Album Reviews, Arts & Entertainment, Music

Solange’s ‘When I Get Home’ is an avant-garde celebration of black excellence

Three years after the striking A Seat at the Table (2016), Solange released her fourth album, When I Get Home, on March 1. Accompanied by a short eponymous film, the album is an homage to the artist’s Houston roots, her birthplace, and the city’s black pioneers.

A notable departure from her last studio album, When I Get Home offers a collection of brief, episodic thoughts, with 14 of the 19 tracks clocking in under three minutes, rather than the concentrated black power anthems of A Seat at the Table. Much like in her previous works, black solidarity is at the core of many of the album’s tracks, including “Almeda” and “My Skin My Logo.” The album is meditative, transitioning beautifully from song to song, with brief yet impactful interludes, including “Can I Hold the Mic” and “Nothing Without Intention.”

The album was released with a 33-minute short film featuring Solange and an all-black cast of performers, reimagining Houston through the artist’s eyes. Rather than reconstructing the Houston of the past, the film envisions the city’s future, depicting cowboys and futuristic technology in Solange’s imagined home with an Afrofuturist aesthetic. The film’s choreography is elegant but impassioned. Solange challenges herself by producing more experimental work and in the process challenges her audience: The video’s avant-garde sensibilities might render it bewildering and difficult for some viewers, but the dazzling aesthetics qualify it as a masterpiece.
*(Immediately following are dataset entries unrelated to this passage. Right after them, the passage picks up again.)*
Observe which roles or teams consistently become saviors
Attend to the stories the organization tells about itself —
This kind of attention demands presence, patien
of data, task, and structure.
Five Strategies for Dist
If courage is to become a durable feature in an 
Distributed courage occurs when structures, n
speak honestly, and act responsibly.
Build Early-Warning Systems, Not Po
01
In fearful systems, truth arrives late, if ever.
When I Get Home transports the listener—and viewer—to Solange’s childhood and home, a visceral, culturally-rich, site-specific experience. Solange names some of her tracks after Houston streets and references the city in many of the album’s songs, adding to the complex layers of the album and accompanying video. Through experimental Rhythm & Blues, Solange reclaims and creates space for black artistry and experiences. The album and short film are equally eccentric and avant-garde, paving the way for a completely new genre of art and music.

The album represents the beginning of a new chapter for Solange. The artist’s last two albums, according to her, have one significant difference: “With ‘A Seat at the Table,’ I had so much to say,” Solange said in an interview with The New York Times about one of the collection’s tracks. “And with this album, I have so much to feel.”